▸ **SHORT PROBLEM**: Can you write out every one of the rows below exactly, line for line?

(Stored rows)

************

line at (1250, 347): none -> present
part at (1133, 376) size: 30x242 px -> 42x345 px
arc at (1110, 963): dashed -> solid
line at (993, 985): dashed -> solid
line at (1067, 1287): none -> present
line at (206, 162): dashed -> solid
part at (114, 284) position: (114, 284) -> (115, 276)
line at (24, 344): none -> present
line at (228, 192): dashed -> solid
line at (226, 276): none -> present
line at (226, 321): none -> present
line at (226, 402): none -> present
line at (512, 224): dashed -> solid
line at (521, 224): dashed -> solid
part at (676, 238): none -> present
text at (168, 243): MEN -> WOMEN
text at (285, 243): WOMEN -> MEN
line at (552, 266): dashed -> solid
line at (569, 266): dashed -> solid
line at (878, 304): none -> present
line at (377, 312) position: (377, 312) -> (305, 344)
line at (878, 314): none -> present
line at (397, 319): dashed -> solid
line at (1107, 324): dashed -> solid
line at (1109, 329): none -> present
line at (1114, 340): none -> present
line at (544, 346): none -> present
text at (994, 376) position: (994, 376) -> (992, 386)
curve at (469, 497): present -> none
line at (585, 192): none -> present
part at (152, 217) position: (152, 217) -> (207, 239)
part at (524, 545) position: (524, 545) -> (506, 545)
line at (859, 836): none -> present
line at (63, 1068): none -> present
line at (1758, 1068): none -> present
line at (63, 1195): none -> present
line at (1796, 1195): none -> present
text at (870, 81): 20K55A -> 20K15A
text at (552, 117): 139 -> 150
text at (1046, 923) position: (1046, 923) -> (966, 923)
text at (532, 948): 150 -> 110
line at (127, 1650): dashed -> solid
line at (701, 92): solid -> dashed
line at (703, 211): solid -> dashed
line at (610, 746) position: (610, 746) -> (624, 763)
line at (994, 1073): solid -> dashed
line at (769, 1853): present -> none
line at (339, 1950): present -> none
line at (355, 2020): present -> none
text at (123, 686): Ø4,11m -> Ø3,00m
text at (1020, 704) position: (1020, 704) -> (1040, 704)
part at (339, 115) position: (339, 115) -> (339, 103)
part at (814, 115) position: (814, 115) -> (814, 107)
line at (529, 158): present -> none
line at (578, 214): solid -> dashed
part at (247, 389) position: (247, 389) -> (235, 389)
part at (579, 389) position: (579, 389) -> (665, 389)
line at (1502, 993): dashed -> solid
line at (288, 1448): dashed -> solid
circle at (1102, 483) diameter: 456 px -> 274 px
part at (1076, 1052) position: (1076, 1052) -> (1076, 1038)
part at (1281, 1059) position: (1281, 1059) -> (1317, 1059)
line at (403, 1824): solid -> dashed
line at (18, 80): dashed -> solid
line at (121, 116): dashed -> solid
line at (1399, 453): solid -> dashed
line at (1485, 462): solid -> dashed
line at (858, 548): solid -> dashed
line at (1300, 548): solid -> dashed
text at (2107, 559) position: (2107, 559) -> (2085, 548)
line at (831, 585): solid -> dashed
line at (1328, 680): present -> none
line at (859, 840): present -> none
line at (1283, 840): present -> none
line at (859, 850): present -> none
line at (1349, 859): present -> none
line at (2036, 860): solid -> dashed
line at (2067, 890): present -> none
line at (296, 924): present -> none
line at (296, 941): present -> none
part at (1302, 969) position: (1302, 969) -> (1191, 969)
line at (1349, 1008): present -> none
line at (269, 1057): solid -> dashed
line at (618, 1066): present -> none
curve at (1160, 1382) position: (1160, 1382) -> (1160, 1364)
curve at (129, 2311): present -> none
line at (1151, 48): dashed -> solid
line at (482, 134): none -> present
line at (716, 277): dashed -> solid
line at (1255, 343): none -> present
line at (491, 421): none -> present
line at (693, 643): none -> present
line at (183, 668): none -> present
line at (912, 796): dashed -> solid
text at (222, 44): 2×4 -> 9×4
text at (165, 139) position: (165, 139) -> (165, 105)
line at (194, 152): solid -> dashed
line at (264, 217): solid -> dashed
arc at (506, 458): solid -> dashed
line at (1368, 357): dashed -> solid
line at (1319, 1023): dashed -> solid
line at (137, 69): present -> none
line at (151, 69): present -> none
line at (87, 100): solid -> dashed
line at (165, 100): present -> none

************

▸ **EXPECTED ANSWER**:
line at (1250, 347): none -> present
part at (1133, 376) size: 30x242 px -> 42x345 px
arc at (1110, 963): dashed -> solid
line at (993, 985): dashed -> solid
line at (1067, 1287): none -> present
line at (206, 162): dashed -> solid
part at (114, 284) position: (114, 284) -> (115, 276)
line at (24, 344): none -> present
line at (228, 192): dashed -> solid
line at (226, 276): none -> present
line at (226, 321): none -> present
line at (226, 402): none -> present
line at (512, 224): dashed -> solid
line at (521, 224): dashed -> solid
part at (676, 238): none -> present
text at (168, 243): MEN -> WOMEN
text at (285, 243): WOMEN -> MEN
line at (552, 266): dashed -> solid
line at (569, 266): dashed -> solid
line at (878, 304): none -> present
line at (377, 312) position: (377, 312) -> (305, 344)
line at (878, 314): none -> present
line at (397, 319): dashed -> solid
line at (1107, 324): dashed -> solid
line at (1109, 329): none -> present
line at (1114, 340): none -> present
line at (544, 346): none -> present
text at (994, 376) position: (994, 376) -> (992, 386)
curve at (469, 497): present -> none
line at (585, 192): none -> present
part at (152, 217) position: (152, 217) -> (207, 239)
part at (524, 545) position: (524, 545) -> (506, 545)
line at (859, 836): none -> present
line at (63, 1068): none -> present
line at (1758, 1068): none -> present
line at (63, 1195): none -> present
line at (1796, 1195): none -> present
text at (870, 81): 20K55A -> 20K15A
text at (552, 117): 139 -> 150
text at (1046, 923) position: (1046, 923) -> (966, 923)
text at (532, 948): 150 -> 110
line at (127, 1650): dashed -> solid
line at (701, 92): solid -> dashed
line at (703, 211): solid -> dashed
line at (610, 746) position: (610, 746) -> (624, 763)
line at (994, 1073): solid -> dashed
line at (769, 1853): present -> none
line at (339, 1950): present -> none
line at (355, 2020): present -> none
text at (123, 686): Ø4,11m -> Ø3,00m
text at (1020, 704) position: (1020, 704) -> (1040, 704)
part at (339, 115) position: (339, 115) -> (339, 103)
part at (814, 115) position: (814, 115) -> (814, 107)
line at (529, 158): present -> none
line at (578, 214): solid -> dashed
part at (247, 389) position: (247, 389) -> (235, 389)
part at (579, 389) position: (579, 389) -> (665, 389)
line at (1502, 993): dashed -> solid
line at (288, 1448): dashed -> solid
circle at (1102, 483) diameter: 456 px -> 274 px
part at (1076, 1052) position: (1076, 1052) -> (1076, 1038)
part at (1281, 1059) position: (1281, 1059) -> (1317, 1059)
line at (403, 1824): solid -> dashed
line at (18, 80): dashed -> solid
line at (121, 116): dashed -> solid
line at (1399, 453): solid -> dashed
line at (1485, 462): solid -> dashed
line at (858, 548): solid -> dashed
line at (1300, 548): solid -> dashed
text at (2107, 559) position: (2107, 559) -> (2085, 548)
line at (831, 585): solid -> dashed
line at (1328, 680): present -> none
line at (859, 840): present -> none
line at (1283, 840): present -> none
line at (859, 850): present -> none
line at (1349, 859): present -> none
line at (2036, 860): solid -> dashed
line at (2067, 890): present -> none
line at (296, 924): present -> none
line at (296, 941): present -> none
part at (1302, 969) position: (1302, 969) -> (1191, 969)
line at (1349, 1008): present -> none
line at (269, 1057): solid -> dashed
line at (618, 1066): present -> none
curve at (1160, 1382) position: (1160, 1382) -> (1160, 1364)
curve at (129, 2311): present -> none
line at (1151, 48): dashed -> solid
line at (482, 134): none -> present
line at (716, 277): dashed -> solid
line at (1255, 343): none -> present
line at (491, 421): none -> present
line at (693, 643): none -> present
line at (183, 668): none -> present
line at (912, 796): dashed -> solid
text at (222, 44): 2×4 -> 9×4
text at (165, 139) position: (165, 139) -> (165, 105)
line at (194, 152): solid -> dashed
line at (264, 217): solid -> dashed
arc at (506, 458): solid -> dashed
line at (1368, 357): dashed -> solid
line at (1319, 1023): dashed -> solid
line at (137, 69): present -> none
line at (151, 69): present -> none
line at (87, 100): solid -> dashed
line at (165, 100): present -> none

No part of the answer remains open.